Akzo Nobel (OTCQX:OTCQX:AKZOY) has chosen to sell its specialty chemical unit to private buyers. The Carlyle Group (NYSE:CG), the Government Investment Corporation of Singapore (the island state’s sovereign wealth fund) and probably some co-investors will pay Akzo cash consideration of € 8.9 billion and take on € 1.2 billion of Akzo’s debt. Net cash proceeds of the transaction to Akzo Nobel are expected to be around € 7.5 billion.
This is a little disappointing. Akzo Nobel Specialties would be a great addition to the universe of investable chemical companies. I had hoped for a spin-off.

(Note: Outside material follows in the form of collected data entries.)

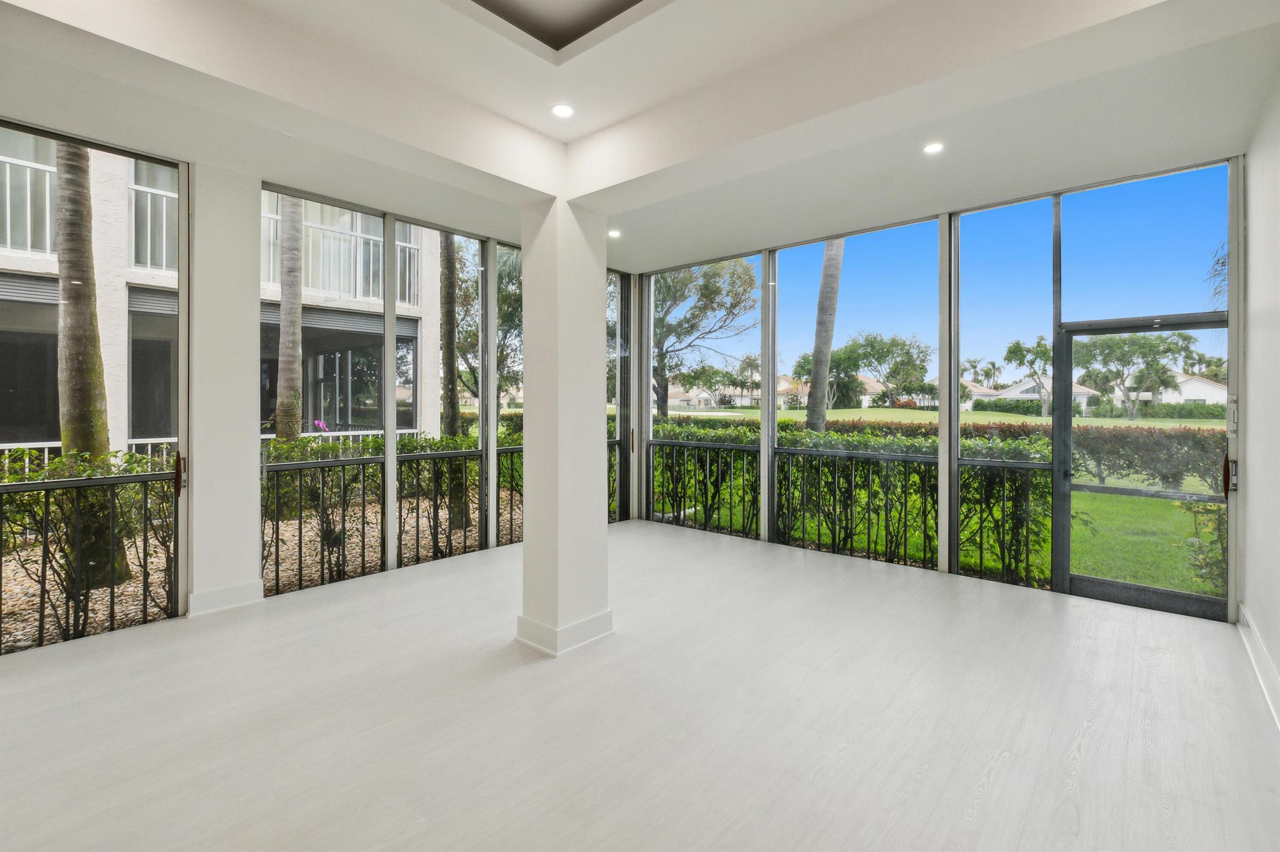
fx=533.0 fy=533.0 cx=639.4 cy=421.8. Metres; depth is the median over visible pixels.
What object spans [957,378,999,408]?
house
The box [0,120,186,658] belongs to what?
window
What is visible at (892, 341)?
tree
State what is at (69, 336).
palm tree
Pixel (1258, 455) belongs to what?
right wall
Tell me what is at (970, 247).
window
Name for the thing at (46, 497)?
metal railing
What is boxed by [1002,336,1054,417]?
tree
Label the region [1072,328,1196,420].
tree
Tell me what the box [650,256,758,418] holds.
tree
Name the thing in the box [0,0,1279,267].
ceiling
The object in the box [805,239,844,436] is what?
palm trunk
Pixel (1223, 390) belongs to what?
house
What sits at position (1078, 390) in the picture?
house
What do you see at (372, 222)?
window
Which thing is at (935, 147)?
recessed light
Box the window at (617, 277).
[606,269,632,521]
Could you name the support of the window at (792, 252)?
in the back wall at (945, 565)
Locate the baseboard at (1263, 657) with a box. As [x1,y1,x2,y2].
[1237,605,1279,730]
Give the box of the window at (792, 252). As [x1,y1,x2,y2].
[766,217,942,573]
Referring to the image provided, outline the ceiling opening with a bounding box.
[452,0,667,60]
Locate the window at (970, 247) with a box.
[948,192,1056,591]
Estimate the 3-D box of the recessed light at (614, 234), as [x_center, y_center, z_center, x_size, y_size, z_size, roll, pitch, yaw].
[-0.246,-1.778,5.042,0.144,0.015,0.145,1,1,41]
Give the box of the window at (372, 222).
[260,188,388,595]
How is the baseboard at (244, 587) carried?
attached to the left window wall at (231, 189)
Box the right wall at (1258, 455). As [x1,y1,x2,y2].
[1238,63,1279,721]
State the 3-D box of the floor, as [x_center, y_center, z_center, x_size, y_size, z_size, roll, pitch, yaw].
[-0.354,1.382,2.206,5.656,0.127,7.558,1,1,41]
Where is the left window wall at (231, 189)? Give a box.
[0,121,643,655]
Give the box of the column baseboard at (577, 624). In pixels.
[513,608,614,655]
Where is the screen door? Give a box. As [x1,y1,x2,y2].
[1052,313,1229,617]
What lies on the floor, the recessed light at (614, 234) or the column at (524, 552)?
the column at (524, 552)
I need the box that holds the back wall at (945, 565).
[622,150,1243,621]
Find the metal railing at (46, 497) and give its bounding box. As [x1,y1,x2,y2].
[0,446,177,647]
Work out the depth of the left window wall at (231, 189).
3.93 m
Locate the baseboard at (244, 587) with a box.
[186,580,264,615]
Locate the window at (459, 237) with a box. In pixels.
[396,219,488,567]
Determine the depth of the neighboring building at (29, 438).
9.97 m
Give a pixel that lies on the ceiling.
(955, 192)
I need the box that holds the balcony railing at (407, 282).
[263,196,419,303]
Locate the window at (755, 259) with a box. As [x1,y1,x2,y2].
[645,252,763,542]
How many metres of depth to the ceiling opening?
2.29 m
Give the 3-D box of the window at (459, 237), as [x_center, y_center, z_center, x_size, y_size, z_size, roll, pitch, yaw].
[-1.897,-0.282,5.110,0.084,3.129,0.876,1,1,41]
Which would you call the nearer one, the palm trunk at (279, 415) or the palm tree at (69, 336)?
the palm tree at (69, 336)
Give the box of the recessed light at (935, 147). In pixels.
[922,141,944,154]
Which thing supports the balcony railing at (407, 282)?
attached to the neighboring building at (29, 438)
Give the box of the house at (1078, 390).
[975,375,1100,412]
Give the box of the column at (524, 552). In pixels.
[517,195,611,659]
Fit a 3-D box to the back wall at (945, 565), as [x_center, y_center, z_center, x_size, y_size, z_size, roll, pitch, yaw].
[2.030,-0.282,5.143,5.431,3.181,0.201,1,1,41]
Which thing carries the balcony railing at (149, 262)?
in the neighboring building at (29, 438)
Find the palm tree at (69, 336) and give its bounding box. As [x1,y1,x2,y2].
[53,141,133,590]
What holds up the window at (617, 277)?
in the left window wall at (231, 189)
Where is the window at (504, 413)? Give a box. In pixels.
[491,243,523,551]
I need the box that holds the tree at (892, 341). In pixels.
[835,331,932,408]
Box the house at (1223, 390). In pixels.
[1109,370,1228,410]
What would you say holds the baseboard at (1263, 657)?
attached to the right wall at (1258, 455)
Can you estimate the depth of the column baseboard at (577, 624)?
3.12 m
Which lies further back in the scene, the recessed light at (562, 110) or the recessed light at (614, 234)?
the recessed light at (614, 234)
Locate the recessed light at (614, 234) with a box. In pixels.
[606,228,621,237]
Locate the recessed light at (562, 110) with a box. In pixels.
[551,103,574,118]
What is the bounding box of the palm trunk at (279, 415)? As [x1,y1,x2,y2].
[274,193,304,441]
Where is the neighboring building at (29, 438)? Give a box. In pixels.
[0,146,456,450]
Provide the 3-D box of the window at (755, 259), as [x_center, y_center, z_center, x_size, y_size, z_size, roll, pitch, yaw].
[0.698,-0.303,6.424,1.625,3.186,0.096,1,1,41]
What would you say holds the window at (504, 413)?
in the left window wall at (231, 189)
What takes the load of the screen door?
in the back wall at (945, 565)
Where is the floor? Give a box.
[0,518,1279,851]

The price received is in the middle of the range of values that were discussed when the intention to separate the specialty business was announced. There seems to have been a certain amount of competition for the prize – other suitors were Apollo Global Management (private), the Netherlands’ HAL Investments (no U.S. listing) and a partnership between Bain Capital and Advent International (both private). This is enough buying interest to keep the price reasonable, but apparently there was sufficient caution to prevent the premium paid from rising too high. Estimates place the total consideration at about ten times EBITDA, which is neither derisory nor especially generous. One reason for this caution may have been Akzo Nobel’s stipulation that the specialty chemical group’s headquarters remain in the Netherlands.

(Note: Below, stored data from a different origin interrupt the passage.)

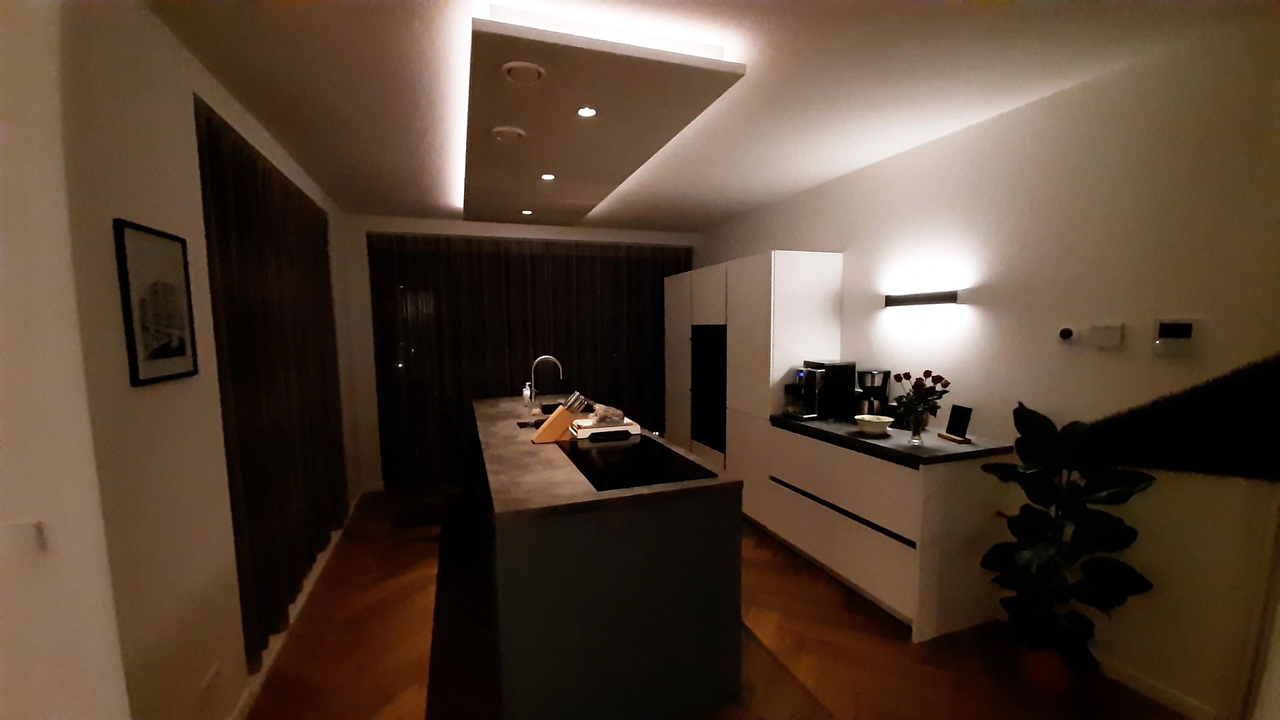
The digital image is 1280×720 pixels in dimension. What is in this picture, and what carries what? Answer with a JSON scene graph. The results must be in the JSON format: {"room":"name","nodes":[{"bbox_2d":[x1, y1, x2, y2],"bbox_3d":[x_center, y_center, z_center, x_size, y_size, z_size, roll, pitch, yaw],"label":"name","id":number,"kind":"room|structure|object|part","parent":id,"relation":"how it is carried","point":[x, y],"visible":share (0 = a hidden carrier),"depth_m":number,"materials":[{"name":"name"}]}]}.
{"room":"kitchen","nodes":[
{"label":"kitchen","id":0,"kind":"room"},
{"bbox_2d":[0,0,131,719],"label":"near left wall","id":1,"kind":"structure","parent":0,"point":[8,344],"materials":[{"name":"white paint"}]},
{"bbox_2d":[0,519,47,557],"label":"light switch","id":2,"kind":"object","parent":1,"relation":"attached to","point":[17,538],"visible":0.98,"depth_m":1.03,"materials":[{"name":"white plastic"}]},
{"bbox_2d":[13,0,364,719],"bbox_3d":[-2.081,-0.021,2.799,0.164,2.591,3.734,-3,6,-19],"label":"left wall","id":3,"kind":"structure","parent":0,"point":[186,120],"depth_m":1.51,"materials":[{"name":"paint"}]},
{"bbox_2d":[113,218,198,386],"bbox_3d":[-1.556,-0.241,1.563,0.018,0.488,0.361,-3,6,-19],"label":"framed picture","id":4,"kind":"object","parent":3,"relation":"attached to","point":[181,373],"visible":0.99,"depth_m":1.53,"materials":[{"name":"black"}]},
{"bbox_2d":[198,663,222,700],"bbox_3d":[-1.561,1.105,1.749,0.009,0.074,0.125,-3,6,-19],"label":"wall socket","id":5,"kind":"object","parent":3,"relation":"attached to","point":[209,680],"visible":0.98,"depth_m":1.74,"materials":[{"name":"white plastic"}]},
{"bbox_2d":[194,90,349,665],"bbox_3d":[-2.038,-0.024,2.894,0.084,2.318,2.089,-3,6,-19],"label":"curtain","id":6,"kind":"object","parent":3,"relation":"attached to","point":[239,195],"visible":0.86,"depth_m":2.40,"materials":[{"name":"fabric"}]},
{"bbox_2d":[227,484,368,719],"bbox_3d":[-1.962,1.240,2.921,0.014,0.079,3.473,-3,6,-19],"label":"baseboard","id":7,"kind":"structure","parent":3,"relation":"attached to","point":[241,709],"depth_m":2.38,"materials":[{"name":"white paint"}]},
{"bbox_2d":[341,214,700,494],"bbox_3d":[-1.046,-0.295,5.223,3.838,2.615,0.211,-3,6,-19],"label":"back wall","id":8,"kind":"structure","parent":0,"point":[383,225],"depth_m":4.60,"materials":[{"name":"white paint"}]},
{"bbox_2d":[365,230,688,490],"bbox_3d":[-0.950,-0.236,5.096,3.284,2.442,0.102,-3,6,-19],"label":"curtain","id":9,"kind":"object","parent":8,"relation":"attached to","point":[417,350],"visible":0.61,"depth_m":4.87,"materials":[{"name":"brown fabric"}]},
{"bbox_2d":[143,0,1268,230],"bbox_3d":[-0.827,-1.221,0.980,6.793,0.106,7.957,-3,6,-19],"label":"ceiling","id":10,"kind":"structure","parent":0,"point":[797,184],"depth_m":2.04,"materials":[{"name":"white paint"}]},
{"bbox_2d":[465,12,744,226],"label":"ceiling panel","id":11,"kind":"object","parent":10,"relation":"attached to","point":[558,165],"visible":0.95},
{"bbox_2d":[489,125,525,142],"bbox_3d":[-0.677,-1.246,2.457,0.178,0.019,0.174,-3,6,-19],"label":"ceiling vent","id":12,"kind":"object","parent":11,"relation":"in","point":[501,133],"visible":0.99,"depth_m":2.43,"materials":[{"name":"white"}]},
{"bbox_2d":[501,60,545,84],"bbox_3d":[-0.451,-1.183,1.862,0.166,0.015,0.165,-3,6,-19],"label":"ceiling vent","id":13,"kind":"object","parent":11,"relation":"in","point":[517,69],"visible":0.99,"depth_m":1.85,"materials":[{"name":"white"}]},
{"bbox_2d":[520,208,533,215],"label":"recessed light","id":14,"kind":"object","parent":11,"relation":"in","point":[526,211],"visible":0.98,"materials":[{"name":"white"}]},
{"bbox_2d":[540,172,555,180],"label":"recessed light","id":15,"kind":"object","parent":11,"relation":"in","point":[547,177],"visible":0.98,"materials":[{"name":"white"}]},
{"bbox_2d":[576,105,597,117],"bbox_3d":[-0.239,-1.205,2.168,0.098,0.007,0.098,-3,6,-19],"label":"recessed light","id":16,"kind":"object","parent":11,"relation":"in","point":[589,113],"visible":0.98,"depth_m":2.16,"materials":[{"name":"white"}]},
{"bbox_2d":[244,485,1200,719],"bbox_3d":[-0.817,1.505,1.095,6.623,0.100,8.166,-3,6,-19],"label":"floor","id":17,"kind":"structure","parent":0,"point":[894,645],"depth_m":2.33,"materials":[{"name":"brown wood"}]},
{"bbox_2d":[440,400,481,518],"bbox_3d":[-1.185,0.666,3.593,0.461,0.974,0.461,-3,6,-19],"label":"chair","id":18,"kind":"object","parent":17,"relation":"on","point":[452,426],"visible":0.53,"depth_m":3.42,"materials":[{"name":"black wood"}]},
{"bbox_2d":[475,399,741,719],"bbox_3d":[-0.521,0.780,3.216,1.007,0.930,2.904,-3,6,-19],"label":"kitchen island","id":19,"kind":"object","parent":17,"relation":"on","point":[704,547],"visible":0.92,"depth_m":1.87,"materials":[{"name":"stone"}]},
{"bbox_2d":[521,382,532,404],"bbox_3d":[-0.943,0.116,4.026,0.067,0.182,0.065,-3,6,-19],"label":"soap bottle","id":20,"kind":"object","parent":19,"relation":"on","point":[526,391],"visible":0.99,"depth_m":4.00,"materials":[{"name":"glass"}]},
{"bbox_2d":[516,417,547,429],"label":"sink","id":21,"kind":"object","parent":19,"relation":"in","point":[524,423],"visible":0.19,"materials":[{"name":"black metal"}]},
{"bbox_2d":[529,355,563,406],"bbox_3d":[-0.671,0.041,3.454,0.247,0.424,0.100,-3,6,-19],"label":"faucet","id":22,"kind":"object","parent":19,"relation":"on","point":[552,360],"visible":0.98,"depth_m":3.43,"materials":[{"name":"silver metal"}]},
{"bbox_2d":[533,391,588,442],"bbox_3d":[-0.451,0.209,2.703,0.307,0.270,0.106,-3,6,-19],"label":"knife block","id":23,"kind":"object","parent":19,"relation":"on","point":[558,414],"visible":0.98,"depth_m":2.66,"materials":[{"name":"brown wood"}]},
{"bbox_2d":[572,417,642,438],"bbox_3d":[-0.207,0.286,2.925,0.384,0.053,0.269,-3,6,-19],"label":"tray","id":24,"kind":"object","parent":19,"relation":"on","point":[605,430],"visible":0.69,"depth_m":2.84,"materials":[{"name":"white"}]},
{"bbox_2d":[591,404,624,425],"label":"cloth","id":25,"kind":"object","parent":24,"relation":"on","point":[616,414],"visible":0.92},
{"bbox_2d":[562,435,719,492],"bbox_3d":[-0.054,0.378,2.330,0.540,0.006,0.870,-3,6,-19],"label":"cooktop","id":26,"kind":"object","parent":19,"relation":"in","point":[665,481],"visible":0.98,"depth_m":2.20,"materials":[{"name":"black glass"}]},
{"bbox_2d":[663,249,843,523],"bbox_3d":[0.837,-0.009,4.258,0.675,1.934,1.982,-3,6,-19],"label":"tall cabinet","id":27,"kind":"object","parent":17,"relation":"on","point":[813,291],"visible":0.52,"depth_m":3.51,"materials":[{"name":"white"}]},
{"bbox_2d":[691,326,726,453],"bbox_3d":[0.851,0.056,4.366,0.612,1.100,0.653,-3,6,-19],"label":"built-in oven","id":28,"kind":"object","parent":27,"relation":"in","point":[721,403],"visible":0.58,"depth_m":4.26,"materials":[{"name":"black glass"}]},
{"bbox_2d":[764,424,1009,641],"bbox_3d":[1.427,0.766,2.986,0.611,0.930,1.200,-3,6,-19],"label":"base cabinet","id":29,"kind":"object","parent":17,"relation":"on","point":[829,563],"visible":0.78,"depth_m":2.52,"materials":[{"name":"white wood"}]},
{"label":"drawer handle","id":30,"kind":"part","parent":29,"relation":"part of","materials":[{"name":"black metal"}]},
{"bbox_2d":[769,413,1013,466],"bbox_3d":[1.461,0.309,2.991,0.678,0.042,1.508,-3,6,-19],"label":"countertop","id":31,"kind":"structure","parent":29,"relation":"on","point":[864,442],"depth_m":2.59,"materials":[{"name":"black stone"}]},
{"bbox_2d":[783,359,855,419],"bbox_3d":[1.228,0.069,3.322,0.436,0.383,0.250,-3,6,-19],"label":"coffee machine","id":32,"kind":"object","parent":31,"relation":"on","point":[836,369],"visible":0.99,"depth_m":3.24,"materials":[{"name":"black metal"}]},
{"bbox_2d":[854,368,891,417],"bbox_3d":[1.519,0.103,3.148,0.214,0.343,0.196,-3,6,-19],"label":"coffee maker","id":33,"kind":"object","parent":31,"relation":"on","point":[873,385],"visible":0.8,"depth_m":3.08,"materials":[{"name":"metal"}]},
{"bbox_2d":[853,414,894,435],"bbox_3d":[1.362,0.267,2.803,0.209,0.096,0.209,-3,6,-19],"label":"bowl","id":34,"kind":"object","parent":31,"relation":"on","point":[885,421],"visible":1,"depth_m":2.75,"materials":[{"name":"white ceramic"}]},
{"bbox_2d":[906,410,925,444],"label":"flower vase","id":35,"kind":"object","parent":31,"relation":"on","point":[915,430],"visible":0.97,"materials":[{"name":"clear glass"}]},
{"bbox_2d":[891,369,949,427],"bbox_3d":[1.476,0.141,2.540,0.264,0.397,0.264,-3,6,-19],"label":"flower bouquet","id":36,"kind":"object","parent":35,"relation":"in","point":[940,378],"visible":0.95,"depth_m":2.52,"materials":[{"name":"plant"}]},
{"bbox_2d":[938,404,972,443],"bbox_3d":[1.700,0.236,2.585,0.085,0.190,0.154,-1,6,-4],"label":"tablet","id":37,"kind":"object","parent":31,"relation":"on","point":[961,417],"visible":0.99,"depth_m":2.57,"materials":[{"name":"black glass"}]},
{"bbox_2d":[1017,641,1077,694],"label":"plant pot","id":38,"kind":"object","parent":17,"relation":"on","point":[1038,666],"visible":0.56,"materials":[{"name":"ceramic"}]},
{"bbox_2d":[976,401,1158,677],"bbox_3d":[1.753,0.713,2.045,0.510,1.214,0.528,-3,6,-19],"label":"potted plant","id":39,"kind":"object","parent":38,"relation":"in","point":[1045,419],"visible":0.97,"depth_m":2.01,"materials":[{"name":"green plant"}]},
{"bbox_2d":[692,23,1279,719],"bbox_3d":[1.660,-0.122,3.298,0.152,2.613,5.811,-3,6,-19],"label":"right wall","id":40,"kind":"structure","parent":0,"point":[855,261],"depth_m":2.07,"materials":[{"name":"paint"}]},
{"bbox_2d":[885,290,960,306],"bbox_3d":[1.671,-0.480,2.847,0.085,0.073,0.506,-3,6,-19],"label":"wall light","id":41,"kind":"object","parent":40,"relation":"attached to","point":[929,298],"visible":0.98,"depth_m":2.78,"materials":[{"name":"black metal"}]},
{"bbox_2d":[1057,325,1076,341],"bbox_3d":[1.957,-0.210,2.203,0.027,0.080,0.080,-3,6,-19],"label":"thermostat","id":42,"kind":"object","parent":40,"relation":"attached to","point":[1065,334],"visible":0.99,"depth_m":2.19,"materials":[{"name":"white"}]},
{"bbox_2d":[1086,323,1124,347],"bbox_3d":[1.997,-0.193,2.064,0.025,0.093,0.116,-3,6,-19],"label":"wall switch","id":43,"kind":"object","parent":40,"relation":"attached to","point":[1107,334],"visible":0.98,"depth_m":2.05,"materials":[{"name":"white plastic"}]},
{"bbox_2d":[1095,655,1225,719],"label":"baseboard","id":44,"kind":"structure","parent":40,"relation":"attached to","point":[1142,686],"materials":[{"name":"white paint"}]},
{"bbox_2d":[1152,318,1199,354],"bbox_3d":[2.095,-0.169,1.883,0.028,0.142,0.128,-3,6,-19],"label":"thermostat","id":45,"kind":"object","parent":40,"relation":"attached to","point":[1167,330],"visible":0.99,"depth_m":1.87,"materials":[{"name":"white plastic"}]},
{"bbox_2d":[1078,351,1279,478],"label":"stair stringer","id":46,"kind":"object","parent":40,"relation":"attached to","point":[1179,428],"visible":0.9,"depth_m":1.80,"materials":[{"name":"black"}]}
]}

On the face of it, this should have been no great impediment to an interested bidder, but it is important to remember that (with the possible exception of HAL Investments), all these potential buyers are purchasing for sale. Depending on the nature and effectiveness of the (undisclosed) legal restraints placed on transferring the group’s headquarters location, buyers may have believed that their ability ultimately to resell the specialty business was unduly impaired. This might have drained some animal spirits from the auction process – and may have discouraged interest from trade buyers. Carlyle, which recently purchased German specialty chemical producer Atochem at the end of 2016, may have felt less constrained by this: Atochem would fold neatly into the Akzo Nobel specialty business.
Akzo Nobel has said that it will distribute “the vast majority” of the net proceeds of the sale through some as yet undetermined mix of special dividends and share repurchases. The net proceeds amount to € 29.69 per share – a substantial amount relative to a current share price of € 77.26.
By using the phrase ‘the vast majority,’ management has left itself some wiggle room, probably largely with an eye toward its 50% increase in current liabilities last year. But at least one commentator has jumped on this to suggest that it will (for a third time) revisit its discussions to acquire Axalta Coating Systems (NYSE:NYSE:AXTA). There would, admittedly, be a neat symmetry in this, since Axalta was a Carlyle buyout that it took public in 2014.
Given Axalta’s generally lackluster performance over the last couple of years, potential investors do not seem to be able to generate much enthusiasm for the company’s stock unless there are prospects that it will be bought out:
And despite their disappointment, they still seem to harbor expectations that the company can attract a solid premium over the levels at which it was trading before Akzo’s interest was revealed. At $37.55, the highest level it reached when Nippon Paint (OTCPK:OTCPK:NPCPF, no ADR available) was still expressing interest, it was valued at $9.2 billion (vs. $7.5 billion today).
Admittedly, Axalta has some rarity value. With the completion of Sherwin-Williams’s (NYSE:SHW) acquisition of Valspar last year, it is the world’s sixth-largest paint and coatings company. It is a specialist in performance (as opposed to decorative) coatings, with a particular franchise (76% of revenue) in automotive paints, serving both OEM and refinish markets. It has a worldwide footprint (roughly a third of revenue from N. America, a third from Europe and the rest from Latin America and Asia).
So perhaps, despite its commitment to distribute the proceeds from sale of specialty chemicals, Akzo Nobel could be tempted to divert them into an acquisition. It would hardly be the first company to break such a promise. But it would do so at considerable cost to shareholder goodwill: much of its reorganization was under duress, threatened with a takeover proposal from PPG Industries (NYSE:PPG) and pressure from activist shareholders. Any significant retreat from its commitments would be greeted with derision.
And any great premium paid for Axalta would attract howls of protest. Analysts expect Axalta’s 2018 earnings to recover significantly from the previous two years’ poor performance, and its stock is trading at 22.6X consensus estimates, compared to 17.6X the consensus for the alleged acquirer in its current, yet-to-be-demerged form. Even apart from its need to curry favor with shareholders who have reason to be skeptical, any premium at all would be difficult for Akzo Nobel to justify, given its valuation.
Although initially hopeful, Axalta shareholders seem to realize that another acquisition discussion with Akzo Nobel is unlikely. They bid up the shares on March 27 and sold them back down again on the 28th. The behavior of Akzo Nobel’s shares – rising solidly both days – suggest that its investors are not concerned about such a bid.